BIANKA, wonderful Bianka is a riddle to me. I study her insistently, obstinately — and desperately — on the basis of the stamp album. How is this possible? Is the stamp album also a treastise on psychology? Naïve question! The stamp album is a universal book, a compendium of all human knowledge — obviously in allusions, hints, and insinuations. A certain perspicacity is needed, a certain courage of the heart, a particular kind of imaginativeness, in order to find the thread — that fiery trace, that flash of lightning running through the pages of the book.
    One must beware one thing above all in these matters: narrow-mindedness and pedantry — dull literalness. All things are interrelated. All the threads lead to a single reel. Have you ever noticed that between the lines of certain books flocks of swallows fly past, whole verses of trembling, pointed swallows? The flights of those birds must be interpreted...

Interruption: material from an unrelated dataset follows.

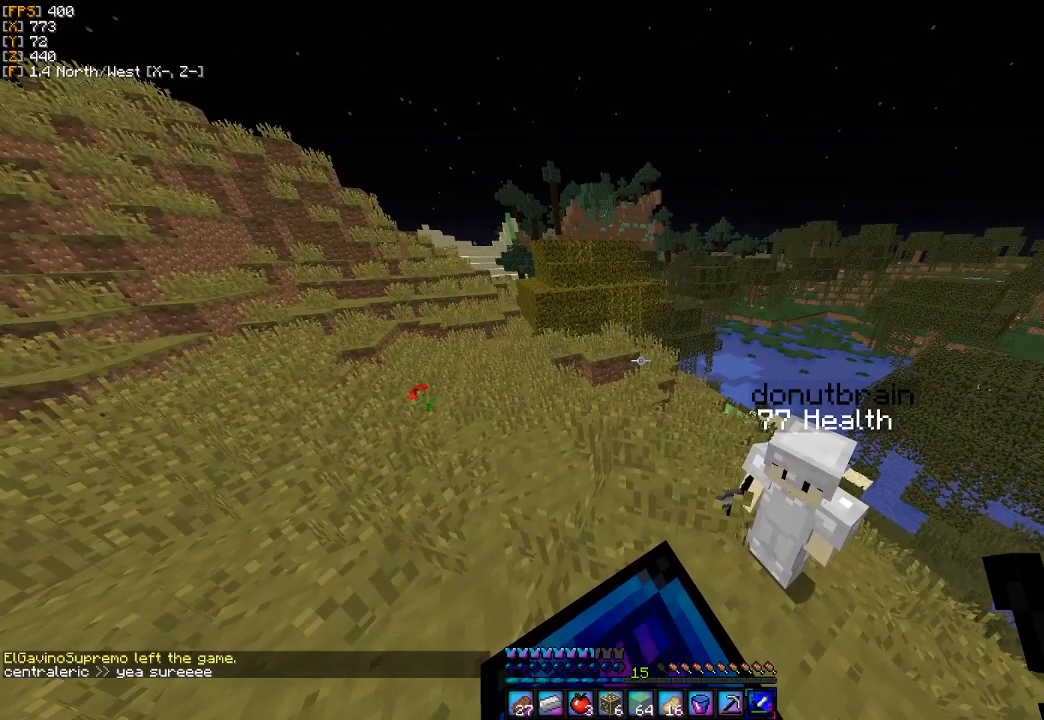
{"keys": [], "mouse": [], "events": []}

    But I shall return to Bianka. How touchingly beautiful are her movements, each one performed with deliberation, decided upon centuries ago, undertaken resignedly, as if she has known in advance all the courses, the unalterable sequence of her fate. It happens that, sitting opposite her on the park avenue, I want to ask her something by a glance, to make a request that I have in my mind, and I try to give form to my entreaty. And before it comes to me, she has already replied, in a single, sad, deep and terse look.

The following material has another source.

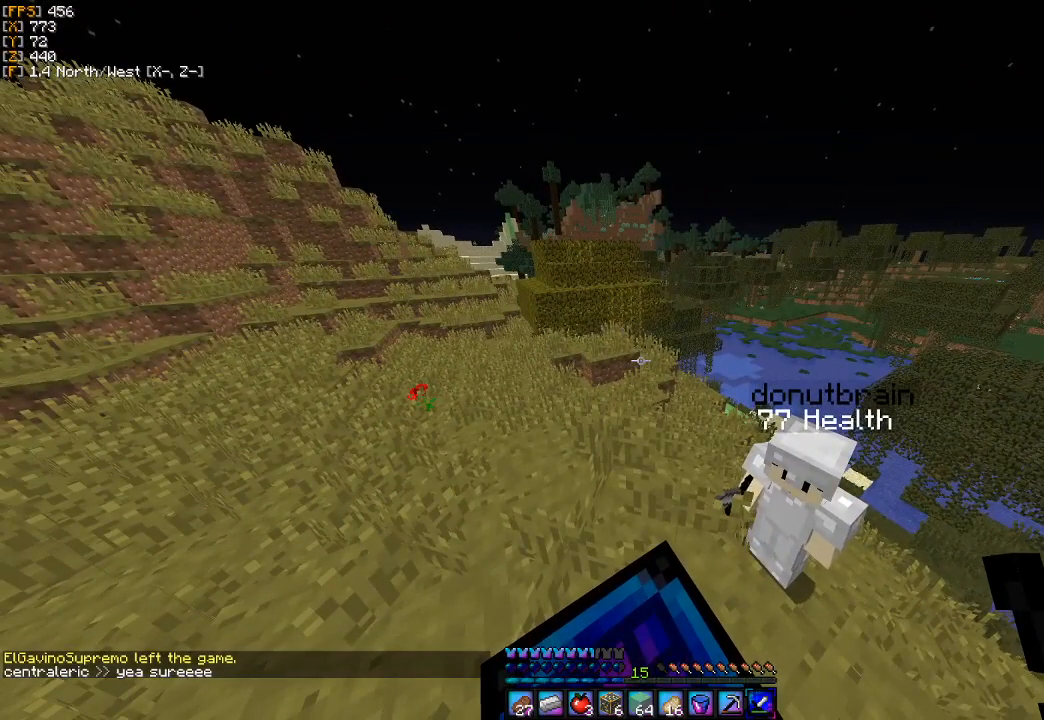
{"keys": [], "mouse": [], "events": []}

    Why does she keep her head bowed? What are her eyes so intently and pensively gazing into? Can the depths of her fate really be so abysmally sad? But in spite of everything, does she not bear that resignation with dignity, with pride, as if it could only ever be this way, as if her knowledge, while depriving her of joy, has in exchange bestowed a kind of inviolability, some higher freedom found at the bottom of voluntary submission? This confers the grace of triumph to her submissivenesses, and by this she is overcome.
    She sits opposite me, on a bench, beside her governess, and they are both reading. Her white dress — I have never seen her in any other colour — lies on the bench like an open flower. Her slender legs with their dusky complexion are crossed before her with unutterable grace. The touch of her body must be actually painful, from the concentrated holiness of the contact.
    Closing their books, they both get up together. In one fleeting look, Bianka receives and returns my fervent regards, and walks away, seemingly unconcerned, and the meandering alternation of her legs falls melodiously into the rhythm of the great elastic strides of her governess.